Bridging Industry & Foreign Policy

  • Critical minerals policy is currently fragmented across ministries: Mines, Commerce, External Affairs, Heavy Industries.
  • Coordination with private sector is ad hoc.
  • Institutional Fix:
    • Create a National Critical Minerals Authority or inter-ministerial task force
    • Develop a sovereign critical mineral fund to invest in overseas assets
    • Integrate trade, technology, and defence planning around supply chain security

Conclusion: Securing Strategic Sovereignty

India’s long-term autonomy in clean energy, electronics, and strategic technologies hinges on how well it controls and integrates critical mineral supply chains.
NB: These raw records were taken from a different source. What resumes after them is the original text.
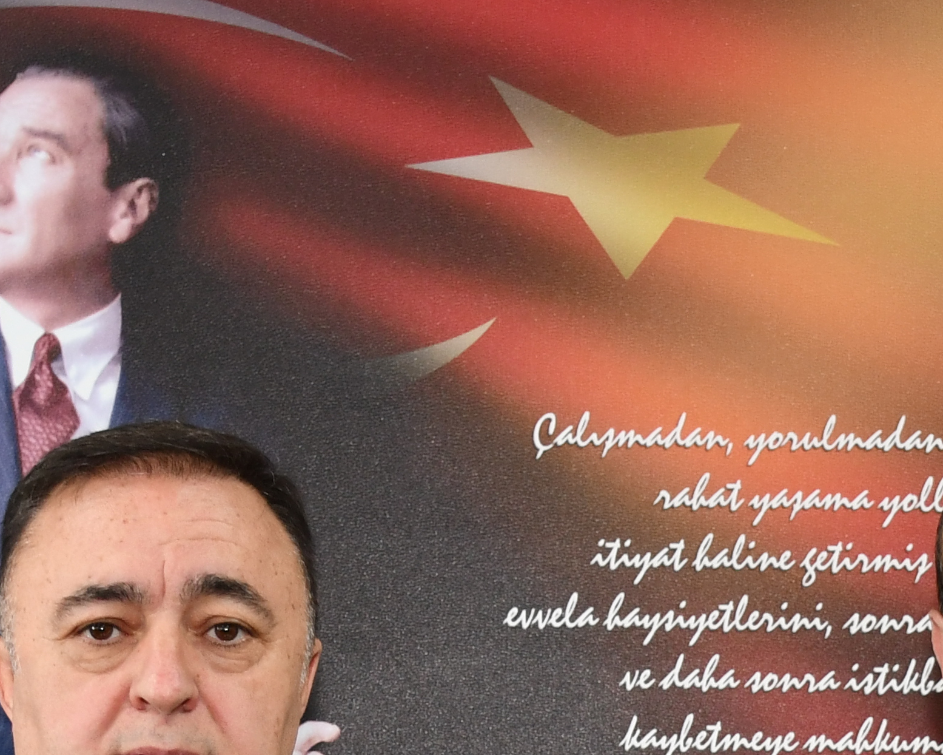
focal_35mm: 121
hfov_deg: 15.9
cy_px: 1040
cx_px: 391
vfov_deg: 12.3
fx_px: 3377
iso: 400
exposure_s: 1/60
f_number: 4
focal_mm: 24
The roadmap must go beyond imports or refining to focus on:

  • Exploration partnerships
  • IP creation
  • ESG compliance
  • Regional leadership in the Global South
  • Failure to act decisively now risks replacing oil dependence with mineral dependency, undermining India’s 2047 vision of strategic and economic sovereignty.

Relevant data and facts:

  • 100% Import Dependence: India relies entirely on imports for key minerals like lithium, cobalt, nickel, and graphite—critical for EVs, solar, and electronics.
  • Lithium Reserves Found: Geological Survey of India confirmed 5.9 million tonnes of lithium in Reasi, Jammu & Kashmir (2023)—making India the 7th largest holder globally.
  • Rare Earths Strength: India has 6.9 million tonnes of rare earth reserves (3rd largest globally), but only a small fraction is mined or processed domestically.
  • National Critical Minerals Mission (2025): Aims to explore 1,200 new blocks, set up 4 mineral parks, and 3 centres of excellence, and reduce import dependency through R&D and processing.
  • Minerals Security Partnership (MSP): India joined MSP with the US, Japan, Australia, and others to build secure, ESG-compliant supply chains and co-invest in mining projects abroad.
  • Argentina Lithium Deal (2024): India’s KABIL signed agreements to explore 15,703 hectares of lithium blocks—first such overseas strategic mineral acquisition.
  • Strategic Risk – Processing Trap: India may end up as just a refining hub, while extraction remains offshore and high-value tech manufacturing happens in developed countries.
  • Incentives for Rare Earths: Government plans ₹5,000 crore PLI scheme to boost magnet production capacity and reduce overdependence on China (which controls 90% of global supply).
  • Domestic Capability Gap: Institutions like IREL produced only 2,900 tonnes of rare earths in FY2024; India still lacks large-scale magnet, battery, and refining technology.
  • Geoeconomic Leverage: India is tapping diaspora links, historical ties, and MSP partnerships to build long-term access to mineral assets while ensuring fair, non-extractive diplomacy with the Global South.